Aux États-Unis, le sanglier sauvage est devenu un véritable fléau écologique et agricole. Longtemps limité à certaines régions rurales du Sud, le phénomène a pris une ampleur spectaculaire au cours des dernières décennies. Aujourd’hui, les autorités américaines estiment que plus de 6 millions de sangliers sont présents sur le territoire, répartis dans au moins 35 États. Chaque année, les dégâts causés à l’agriculture, aux infrastructures et aux milieux naturels dépasseraient les 2,5 milliards de dollars. La Géorgie figure parmi les États les plus touchés. Selon les estimations locales, près de 600 000 sangliers y seraient désormais installés. À eux seuls, ils provoqueraient plus de 150 millions de dollars de pertes agricoles annuelles. Champs de maïs ravagés, pâturages détruits, zones humides retournées, clôtures arrachées, des dégâts considérables. Mais l’impact ne s’arrête pas là. Les sangliers sauvages sont également accusés de transmettre des parasites et des maladies, tout en exerçant une forte pression sur la faune locale, notamment les faons de cerfs, les oiseaux nichant au sol et même les œufs de tortues marines sur certaines zones côtières. Face à une situation jugée incontrôlable avec les méthodes classiques, l’État de Géorgie vient de franchir une étape majeure dans sa politique de régulation. Le gouverneur Brian Kemp a signé la House Bill 946, une nouvelle loi qui assouplit considérablement les moyens de lutte contre cette espèce invasive.

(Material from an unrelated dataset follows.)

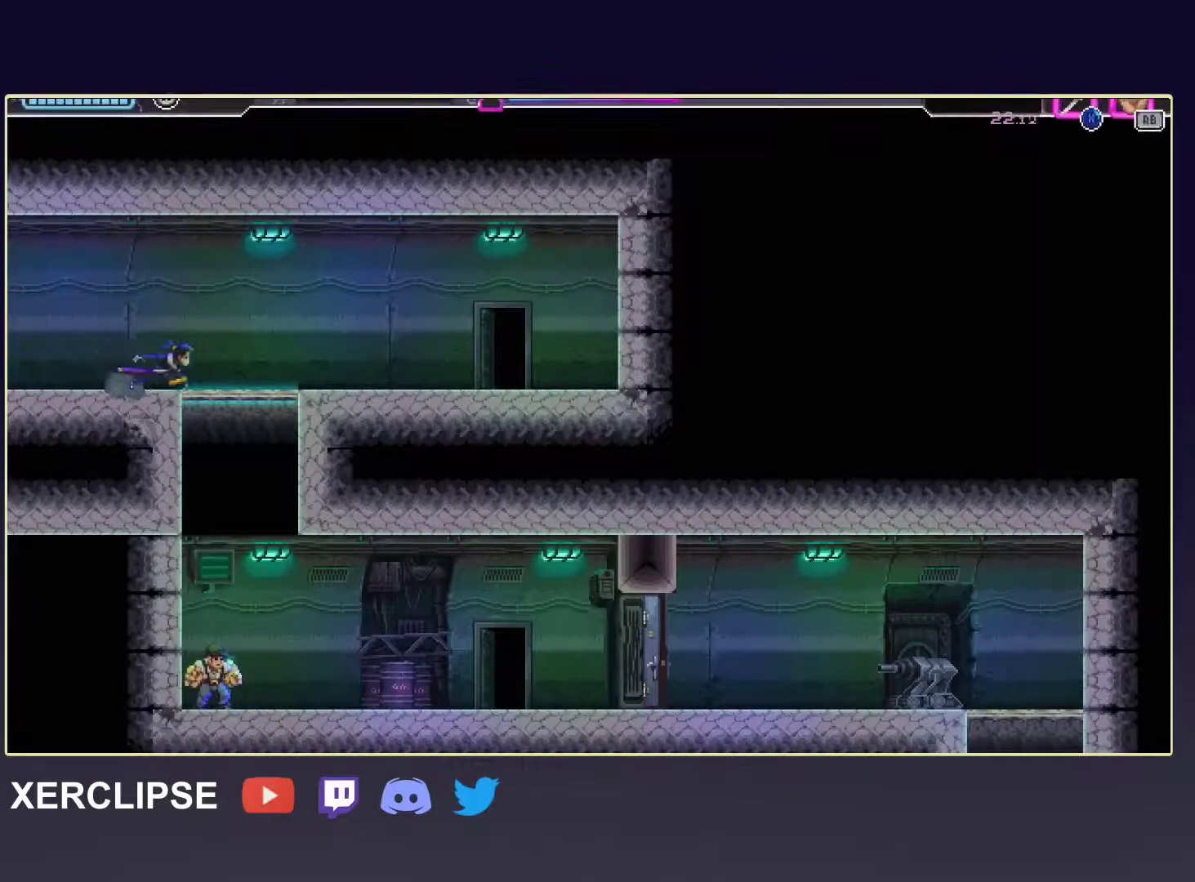
{"buttons": ["DPAD_DOWN"], "left_stick": "center", "events": [[133, "left_stick", "center"], [150, "DPAD_DOWN", "down"], [233, "X", "down"], [383, "X", "up"]]}
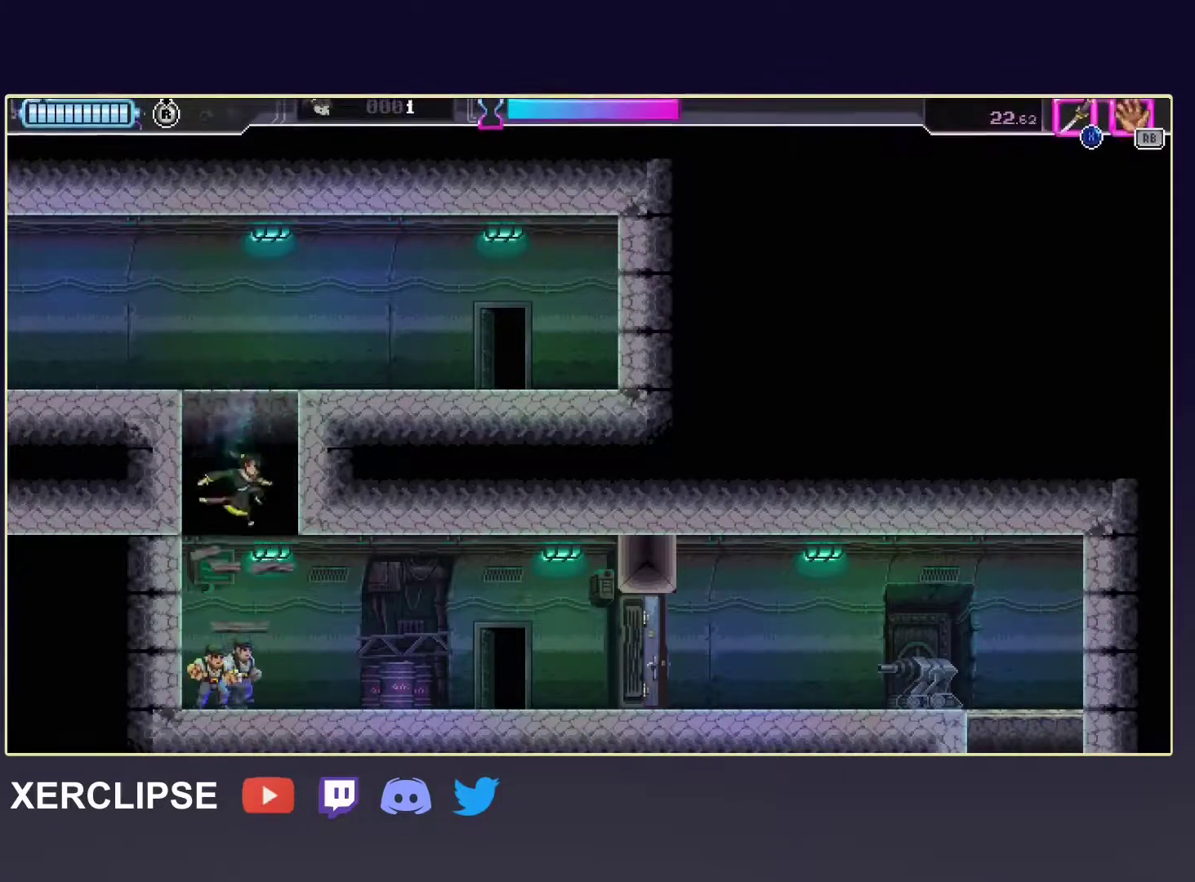
{"buttons": ["R2"], "left_stick": "right", "events": [[117, "X", "down"], [183, "left_stick", "right"], [233, "DPAD_DOWN", "up"], [267, "X", "up"], [350, "R2", "down"]]}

La Géorgie mise désormais sur les drones thermiques
La mesure la plus commentée concerne l’autorisation officielle d’utiliser des drones pour localiser et suivre les compagnies de sangliers. Grâce aux caméras thermiques, les propriétaires terriens et les chasseurs pourront désormais repérer les animaux de nuit ou dans des zones très denses difficilement accessibles à pied. Pour les autorités locales, cette évolution technologique répond à une réalité de terrain car le sanglier est particulièrement intelligent et adapte rapidement ses déplacements à la pression de chasse. Une fois dérangés, les animaux deviennent essentiellement nocturnes et se réfugient dans des secteurs marécageux ou boisés où ils sont extrêmement difficiles à approcher. L’utilisation des drones représente donc un véritable “multiplicateur d’efficacité” dans la détection des animaux avant les opérations de régulation
Des règles de chasse et de piégeage fortement assouplies
La House Bill 946 ne se limite pas aux drones. La Géorgie a également décidé de simplifier le piégeage des sangliers en supprimant l’obligation de détenir une licence spécifique, à condition que les animaux capturés soient euthanasiés immédiatement. Autre évolution importante, cette loi ouvre désormais la possibilité de tirer depuis des véhicules motorisés sur des propriétés privées. Une pratique très encadrée en Europe mais qui, dans plusieurs États américains, est considérée comme un outil supplémentaire dans la lutte contre les espèces invasives. Pour les autorités géorgiennes, l’objectif est clair : réduire au maximum les contraintes administratives afin de permettre une réaction plus rapide des propriétaires et des gestionnaires de territoires.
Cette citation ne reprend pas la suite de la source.